→ Yazılı Görevler:
A: Kaynak metne göre Nuh sûresinde adı geçen putların adlarını sıralayınız.
B: Kaynak metne dayanarak aşağıdaki soruları yanıtlayınız.
(i) İmam Şafiî, Üstadı hakkında yazdığı kitaba hangi adı vermiştir?
(ii) İmam Şafiî bu kitabı yazdıktan ne kadar süre sonra neşretmiştir?
(iii) Türbeye yapılan dilekler, hangi yolla türbenin içine ulaştırılmaktadır?
C: İnsanların sevdiklerini putlaştırma eğilimini ele alan kaynak metni, son cümlesinden sonra sürdürünüz.

→ Kaynak Metin:
İmam Malik’e bu şekilde kudsiyet izafe edilmesi karşısında İmam Şafiî daha fazla dayanamadı. Çok sevdiği ve saydığı Üstadı hakkında “Hilâfu Malik” adıyla bir kitap yazdı. Ama yine de bu kitabı ortaya çıkarmaya eli vermedi ve onu dürüp kaldırdı. Nihayet, bir sene kadar sonra, işin artık iyice çığırdan çıktığını görüp de başka çare kalmadığına iyice kani olunca bu kitabı neşretti.[1]

Lâkin Şafiî’nin macerası burada bitmedi. İnsanlar, kendilerini İmam Malik’i kutsayarak imanlarını tehlikeye atmaktan kurtaran İmam Şafiî’ye de aynen İmam Malik’e yaptıklarını yaptılar. Yukarıdaki bölümü özetle naklettiğimiz eserin mütercimi, esere eklediği dipnotunda bunu şöyle açıklıyor:


[İmam Şafiî’nin türbesi] her zaman açıktır. Çoğu kadın olmak üzere pek kalabalık ziyaretçi gelir. Türbe dilek mahallidir. Koca arayan kızlardan tut da imtihanı kazanmak isteyen öğrencilere kadar herkes her türlü dileğini bu türbeye yapar. Bu dilekler, dilekçe (arzıhal) şeklinde yazılıp türbenin parmaklıklarından içeri atılır. Hattâ posta ile dilekçe gönderenler de vardır. Posta müvezzii, İmam Şafiî adresine yazılmış her zarfı getirip buraya atar.[2]

***

Şeytan tuzakları, Ömer feraseti

İnsanların sevdiklerini putlaştırma eğilimini hiç şüphesiz şeytan çok iyi biliyor ve onları saptırmak için bu bilgisini büyük bir beceriyle kullanıyordu. İbni Abbas’dan gelen bir rivayete göre, Nuh sûresinde adı geçen Vedd, Süvâ’, Yeğus, Yeûk ve Nesr adındaki putların isimleri, daha önceki zamanlarda yaşamış salih kimselere aitti. Bu kimseler vefat ettikten sonra şeytan insanlara bu salih kişilerin suretlerini yaparak toplantı yerlerine dikmeyi ilham etti. Böylece onlar bu o salih zatları her zaman hatırlayacak ve onların yolundan ayrılmayacaklardı. Ancak zaman geçip de o salih zatları tanıyan nesiller tarihe karışınca onlar unutuldu, suretleri ise bâki kaldı. Ve zamanla insanlar bu suretlere tapmaya başladılar. Nuh aleyhisselâm yüzyıllarca süren tebliğinde insanları tevhide çağırırken, onlar işte bu zatların isimlerini taşıyan putları sayarak “Sakın tanrılarınızdan vazgeçmeyin. Vedd’i, Süvâ’ı, Yeğus’u, Yeûk’u ve Nesr’i bırakmayın”[3] diyorlardı. Şeytan yüzyıllar öncesinden kurgulayıp da sahneye koyduğu oyunla Nuh kavmini işte böyle helâke sürüklemişti.

→ Sağlanan Veriler:

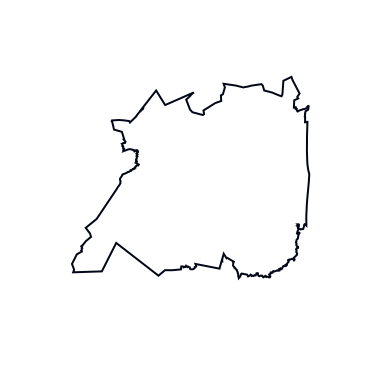 the district of Coyuca de Benítez, Guerrero, Mexico, rotated 249°
{"feature_id": "50627088B90299742739886", "entity_name": "Coyuca de Benítez", "entity_type": "district", "adm_level": 2, "iso_a3": "MEX", "parent_name": "Mexico", "parent_adm1": "Guerrero", "projection": "natural_earth1", "projection_center": [-100.103, 17.179], "detail": "fine", "context": "isolated", "style": "outline", "palette": "ink", "viewbox_px": 384, "rotation_deg": 249, "n_neighbors": 0, "source": "geoboundaries", "source_scale": "gbopen_adm2", "svg_char_len": 5918}
<svg xmlns="http://www.w3.org/2000/svg" viewBox="0 0 384 384"><g transform="rotate(249 192 192)"><path d="M196.6,79.9L189.9,81.9L186.3,81.7L184.2,75.4L181.8,71.3L182.5,71.1L182.0,71.0L181.7,71.2L181.4,70.6L180.9,70.2L180.8,69.5L181.0,69.2L180.9,69.1L180.5,69.3L179.1,69.4L179.1,69.1L178.9,68.8L177.5,68.4L177.1,67.8L176.8,68.1L175.9,67.8L175.1,62.2L167.9,54.2L161.7,54.1L159.6,52.3L150.2,79.4L171.6,103.0L125.9,130.7L128.7,138.8L126.1,145.4L123.7,154.0L125.3,154.7L126.3,155.4L126.0,155.8L125.9,156.5L125.1,157.7L124.7,157.5L124.7,158.3L124.4,158.7L125.3,160.0L123.8,160.6L124.0,161.0L123.8,161.2L123.9,161.5L123.3,161.9L122.4,162.9L121.2,162.6L120.5,162.8L119.7,164.5L119.6,166.0L119.8,166.8L120.1,167.3L120.9,167.6L120.8,169.1L121.1,169.3L123.6,169.4L110.6,190.2L117.5,195.3L116.9,195.6L118.7,196.3L123.0,199.5L117.7,200.5L117.8,201.4L111.2,206.6L112.0,205.3L110.8,205.0L108.7,204.0L107.6,204.1L107.1,204.3L106.9,204.6L106.1,204.4L105.4,205.1L104.8,205.0L104.0,205.6L103.1,205.9L103.0,205.7L100.9,205.8L100.6,206.0L99.5,205.6L98.6,205.7L96.7,204.9L95.6,205.0L94.8,204.8L95.4,206.0L96.4,207.3L97.8,208.4L98.0,209.2L97.6,209.4L97.5,210.1L95.0,213.9L93.1,214.1L93.3,216.1L93.8,217.1L93.4,217.3L93.1,217.7L92.2,217.6L92.0,218.8L91.5,219.4L92.0,220.4L91.3,221.5L91.7,222.0L93.0,223.1L92.7,224.3L92.2,224.3L91.4,224.0L90.2,224.0L89.4,224.5L89.2,224.8L89.3,226.2L89.2,226.5L88.9,226.8L88.8,227.4L88.0,227.6L87.7,227.9L86.9,227.9L86.7,228.2L87.3,229.9L86.8,229.9L86.6,230.2L87.1,230.2L87.0,230.9L86.0,231.5L85.6,232.5L85.2,233.1L84.9,233.1L84.4,234.0L84.6,234.4L85.2,234.9L85.6,234.6L87.4,234.5L87.6,235.2L87.3,235.6L87.5,236.0L88.7,236.7L88.5,237.5L88.0,237.7L88.1,238.2L87.9,238.4L89.0,239.5L88.3,240.4L88.2,243.3L87.7,244.0L87.5,244.8L87.9,244.7L87.7,245.2L87.9,246.2L88.4,245.9L88.9,246.0L88.6,247.0L88.9,247.3L87.9,248.1L90.2,250.8L89.8,251.4L89.7,252.4L89.5,252.6L89.7,252.9L89.6,253.2L89.4,252.8L89.3,253.2L89.7,254.3L90.0,254.5L90.2,254.4L90.1,253.7L90.4,253.6L90.3,254.2L90.6,254.3L91.3,255.5L92.0,256.6L92.1,257.0L93.0,257.1L93.1,257.5L93.6,257.3L93.7,257.6L93.5,257.9L93.7,258.1L93.9,258.1L93.9,257.8L94.1,257.8L94.0,259.0L93.7,259.6L93.8,261.5L93.6,262.4L93.3,262.7L92.9,262.5L91.9,262.7L91.6,262.6L91.5,262.9L92.2,263.6L93.1,263.5L93.6,263.6L93.6,263.3L94.1,263.7L94.6,264.6L94.9,265.7L95.5,266.7L95.6,267.3L96.0,267.7L96.3,267.7L97.1,268.2L98.3,267.8L99.0,268.0L99.4,268.5L101.1,268.6L101.4,268.8L101.5,269.4L101.9,269.5L102.1,269.8L102.1,270.6L101.9,271.0L102.1,271.1L102.8,271.4L103.6,270.7L104.7,270.3L105.2,270.6L105.5,270.6L105.9,271.0L106.2,270.8L107.0,271.1L107.5,271.0L108.1,271.1L108.3,271.7L108.9,271.9L110.0,272.6L110.4,273.3L110.4,273.9L110.8,274.3L112.2,275.0L113.2,275.6L114.2,276.5L115.2,277.7L115.5,277.6L115.7,277.0L115.4,276.6L115.5,275.9L115.4,275.3L115.9,275.2L116.5,275.8L117.2,276.2L118.8,277.9L119.5,278.1L120.1,277.9L120.6,278.2L121.7,278.1L122.5,278.5L122.8,278.2L122.9,278.7L123.8,279.1L124.0,279.0L123.8,279.7L123.4,280.0L122.9,279.9L122.8,280.0L121.4,279.2L120.8,278.3L120.4,278.3L119.6,278.6L118.8,279.6L118.2,279.8L117.9,281.7L117.6,282.3L117.7,282.7L118.4,283.1L119.6,284.1L121.2,285.0L121.6,285.6L121.6,285.9L121.3,286.4L120.5,286.2L119.6,286.7L128.6,290.1L139.1,294.7L144.8,297.4L158.6,304.2L165.9,307.6L167.4,308.0L170.9,308.4L173.6,309.0L176.9,309.8L182.0,311.5L189.4,314.1L203.2,319.5L216.1,324.9L216.5,323.8L216.2,323.7L216.6,322.5L220.2,324.0L221.0,324.3L221.7,324.2L221.8,324.6L224.2,325.3L224.6,325.8L225.0,325.8L226.2,326.6L226.8,327.3L226.8,327.7L227.0,328.0L227.0,329.5L227.6,330.1L230.3,331.7L230.6,331.6L230.7,331.2L230.6,330.7L229.3,328.8L229.2,327.5L229.0,326.8L229.6,325.2L229.4,324.1L229.6,323.4L229.6,320.7L229.4,320.1L229.4,319.4L230.6,319.1L231.9,319.6L232.3,318.8L233.2,319.1L233.2,318.6L234.1,318.9L234.3,317.4L241.0,320.3L241.3,324.7L243.0,324.3L245.4,327.7L260.4,326.0L263.8,326.1L263.1,317.2L250.6,311.3L249.3,309.9L251.4,307.4L256.1,302.5L260.9,295.8L266.0,296.2L267.8,295.5L270.2,284.7L270.3,282.6L271.3,277.3L275.7,271.0L281.7,260.3L277.9,260.2L272.2,255.9L271.8,253.6L266.5,251.9L266.7,245.6L264.0,231.9L260.4,231.2L260.0,229.7L266.3,221.0L269.7,219.7L280.3,219.7L282.5,225.1L282.9,225.1L284.3,229.5L282.8,198.1L299.6,194.9L287.9,175.4L287.5,176.3L287.0,175.8L286.7,175.3L287.1,174.6L286.3,172.7L285.8,172.8L285.7,172.0L284.9,170.5L283.0,167.4L282.7,167.3L279.1,159.0L280.7,158.8L283.0,154.7L285.3,149.9L287.5,143.0L286.8,142.3L285.9,142.6L278.2,141.6L273.3,148.1L265.6,147.6L265.6,147.1L265.0,147.4L264.8,147.3L264.4,147.3L263.7,147.7L262.7,147.9L262.0,147.3L262.2,147.1L262.2,146.3L262.0,146.0L262.3,145.4L262.1,144.2L261.9,144.4L261.5,144.0L260.5,143.6L260.3,143.8L260.0,143.5L259.5,144.0L258.8,144.1L258.3,143.9L258.2,143.6L257.6,143.4L256.6,144.0L255.7,142.7L255.2,142.7L256.0,144.1L254.7,142.7L254.6,147.8L254.2,149.6L252.7,151.8L252.2,152.0L252.1,152.7L250.5,152.8L250.5,153.1L251.0,154.1L250.7,154.3L250.9,155.0L250.8,155.6L250.3,156.0L249.9,155.5L249.1,155.9L248.9,155.7L249.0,155.6L248.8,155.1L248.4,155.1L248.2,154.7L248.1,154.9L247.7,154.2L247.5,154.4L247.2,154.5L246.9,154.0L246.5,153.8L246.2,154.2L245.5,153.2L244.7,153.6L244.6,153.0L244.4,153.0L243.8,152.7L243.1,152.5L242.8,152.2L242.7,151.6L242.2,151.3L242.0,151.5L241.7,151.5L241.4,151.1L240.8,150.9L240.5,151.5L240.2,151.5L240.3,150.5L239.9,150.1L239.8,150.4L239.6,150.5L239.2,150.2L238.6,150.7L237.6,151.0L237.4,151.5L237.1,151.6L236.7,152.1L236.1,151.4L236.5,150.7L236.5,150.3L236.1,149.3L236.2,148.7L236.1,148.4L235.3,148.0L235.5,147.8L234.9,147.2L235.1,147.0L234.9,146.5L234.6,146.4L234.8,146.2L234.6,145.7L234.7,145.0L234.2,144.7L234.3,143.1L234.1,142.9L234.2,142.7L233.6,142.6L233.7,141.6L233.4,140.2L233.7,139.6L233.3,137.8L233.2,135.3L233.3,133.8L233.2,133.2L232.8,133.1L232.3,132.5L230.4,129.8L229.9,129.4L228.7,129.1L227.7,129.2L226.9,128.6L225.8,128.3L224.1,126.2L223.8,125.5L221.2,122.0L201.0,93.3L196.6,79.9Z" fill="none" stroke="#020617" stroke-width="2"/></g></svg>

→ Sonuçlar:
A: Vedd, Süvâ', Yeğus, Yeûk, Nesr

B:
(i) "Hilâfu Malik"
(ii) Yaklaşık bir sene sonra.
(iii) Dilekçe (arzıhal) şeklinde yazılıp türbenin parmaklıklarından içeri atılmaktadır.

C:
Şeytan insanı tuzağa düşürmek için yüzyıllar sonrasına yatırım yapacak bir gayret ve ileri görüşlülükle hareket ederken, Resulullahın “Nefsim elinde olan Allah’a yemin olsun ki, seninle yolda karşılaşıp da yolunu değiştirmeyecek bir şeytan yoktur”[4] şeklindeki iltifatına mazhar olan Hz. Ömer de şeytanın tuzaklarını yüzyıllar öncesinden sezen ve tedbirde kusur etmeyen bir ferasete sahipti. Süleyman b. Hanzale anlatıyor:


Kendisiyle sohbet etmek için Übeyy b. Kâ’b’a gitmiştik. O kalktığında biz de kalkıp peşine takıldık.

Yolda Ömer’le karşılaştık. Ömer hemen Übeyy’in peşine düşüp ona kamçıyla vurmaya başladı.

Übeyy kollarıyla kendisini korumaya çalışırken “Yâ Emîre’l-mü’minîn, ne yaptık ki?” diye soruyordu.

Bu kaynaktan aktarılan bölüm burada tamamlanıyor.